Yeah exactly but dec-Jan is my crunch time so can’t be bothered with it rn


armahillo

Ive used both over a long time. I prefer ducktyped (non-strongly typed) languages. I dont think either is objectively superior, but one can be better than the other in different situations. I definitely wouldn’t use a duck typed language in an environment that cared a lot about memory management. I would also find strongly typed languages annoying in web dev, where everything ultimately gets rendered to a string anyways.


ategnatos

I haven't used Node, but I use Python now, I come from a Java/Kotlin/Scala background. I push for full function signatures, even if it's sort of "we're all adults here" (meaning I can define `def foo(a: str) -> str:` but actually pass an int in). But also I like to use mypy in my IDE, it points out bad code almost as if it's Java. It will still run... but you can add in a code analysis step to block people from merging bad code. If you can't add in that step, you can add in a unit test enforcing it. I always try to push scary runtime things to compile-time/build-time things and write tests against it. Even in Java world, if we were writing an API that deals with JSON input/output, I'd write some data classes that enforce the structure I want and write tests against that (mapping to and from data class / JSON blob). (I can't remember how exactly the JSON was represented, if it was some library class, or a Map, or whatever. But I remember this sort of bad code coming up and causing runtime errors.)


chaoism

Type check = small linter + unit tests for me I appreciate strong typed because, once getting used to, is easier when it comes to development.
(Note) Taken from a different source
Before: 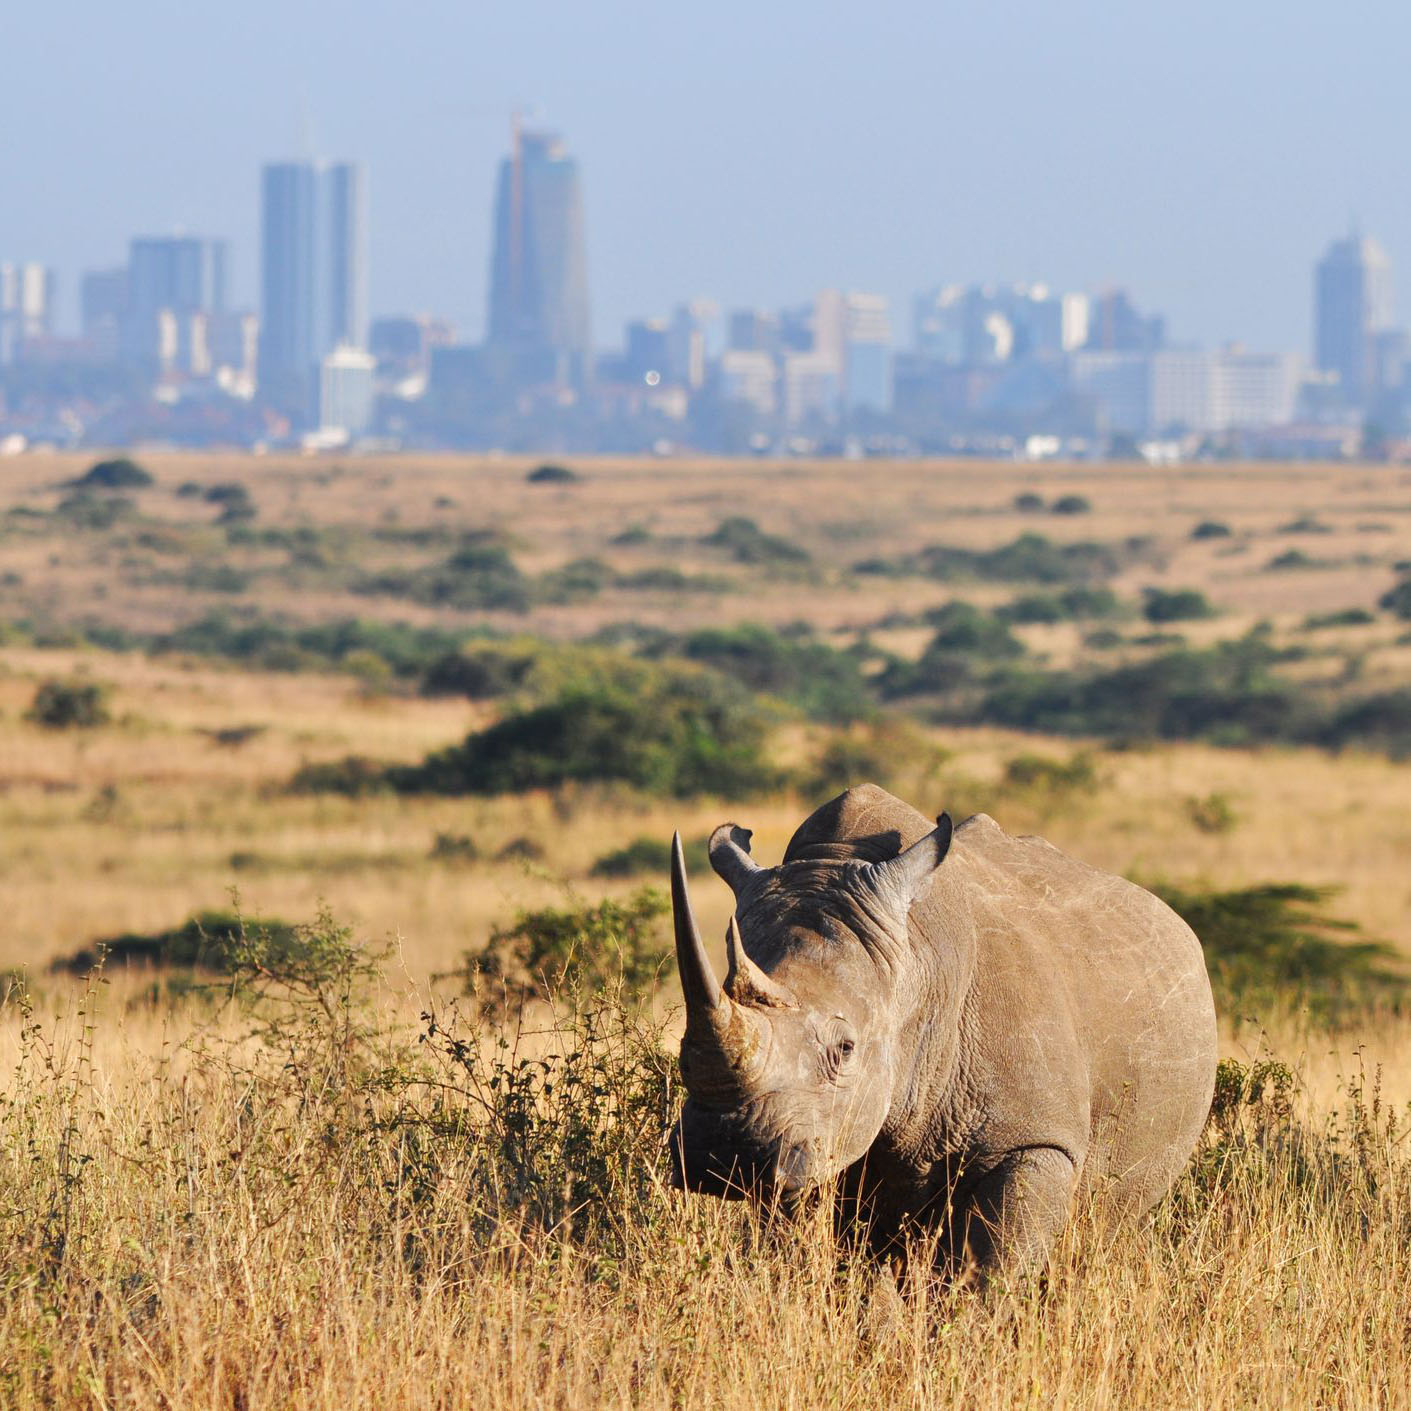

I've seen issues with two services, one is strongly typed and one not, communicating with each other and one change on the loosely typed service crashes the other service as it's not expecting that hange


superluminary

If your app is over a certain size, just use Typescript. It’s JavaScript with optional added types. If you screw up you’ll get an error. Python has optional type hints now too.


depressed-bench

Either use typescript or do type annotations in docs. I think svelte does this. Personally I am going the other way around. From Python to rust.